Retype each of the records below exactly, leaving the pictures out.

##############################

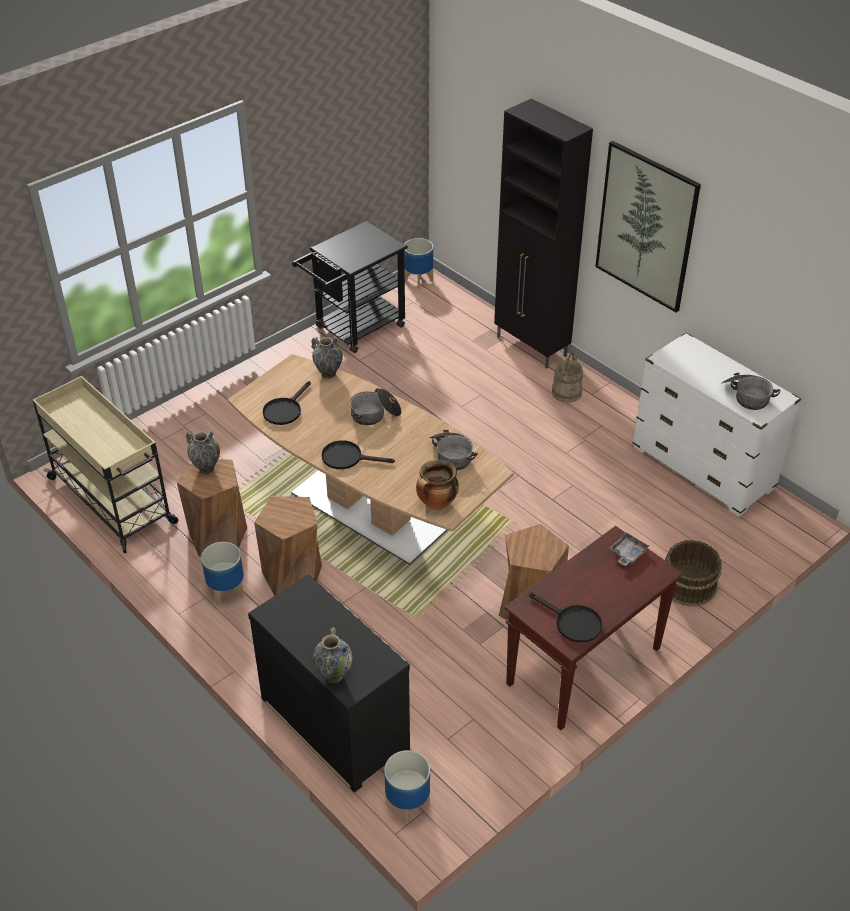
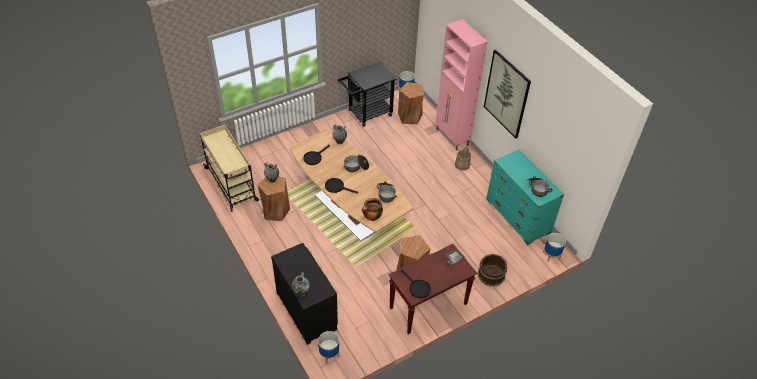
camera: 10 degrees right, 5 degrees up
planter [201,542,244,606] -> planter moved to [543,233,566,262]
brown stool [254,496,322,596] -> brown stool moved to [398,82,424,125]
black cabinet [494,98,593,369] -> pink cabinet [435,19,488,151]
white dresser [633,332,801,517] -> turquoise dresser [486,149,564,245]

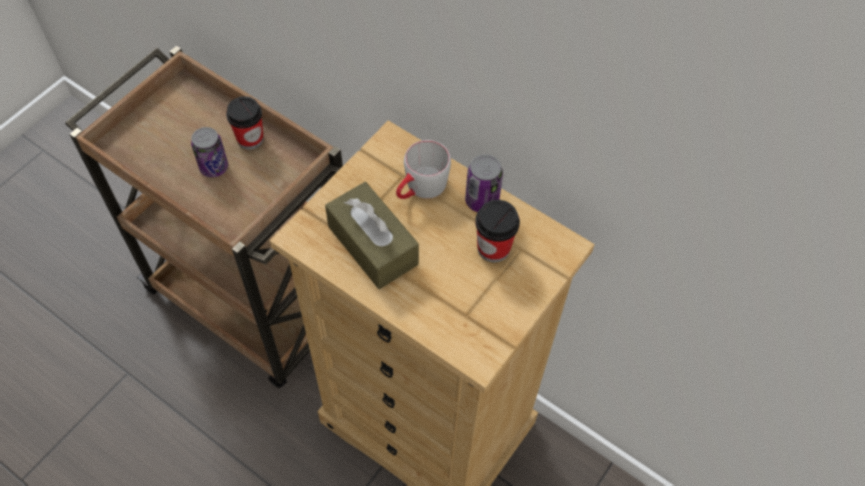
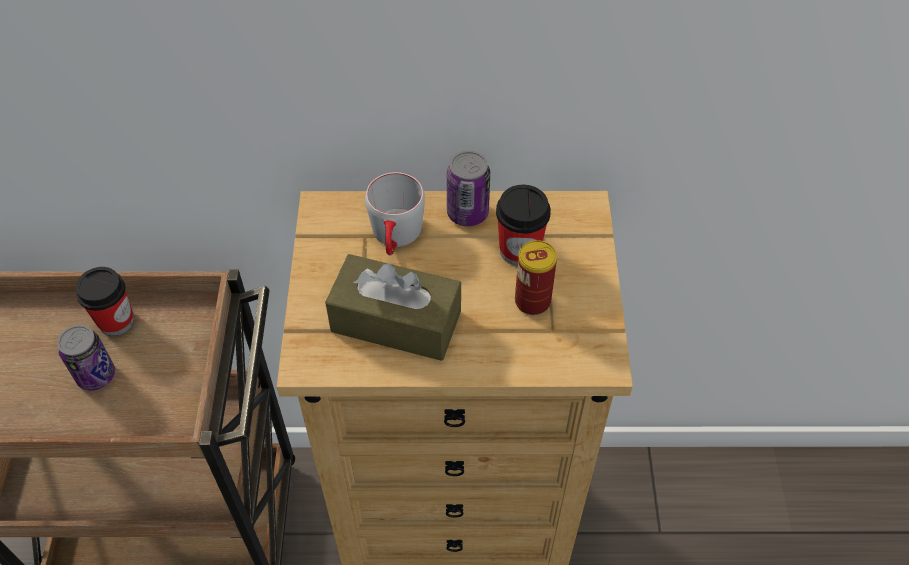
camera: 35 degrees left, 5 degrees down
none -> can [515,240,557,315]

##############################

# SOLUTION TO THIS TASK:
camera: 10 degrees right, 5 degrees up
planter [201,542,244,606] -> planter moved to [543,233,566,262]
brown stool [254,496,322,596] -> brown stool moved to [398,82,424,125]
black cabinet [494,98,593,369] -> pink cabinet [435,19,488,151]
white dresser [633,332,801,517] -> turquoise dresser [486,149,564,245]

camera: 35 degrees left, 5 degrees down
none -> can [515,240,557,315]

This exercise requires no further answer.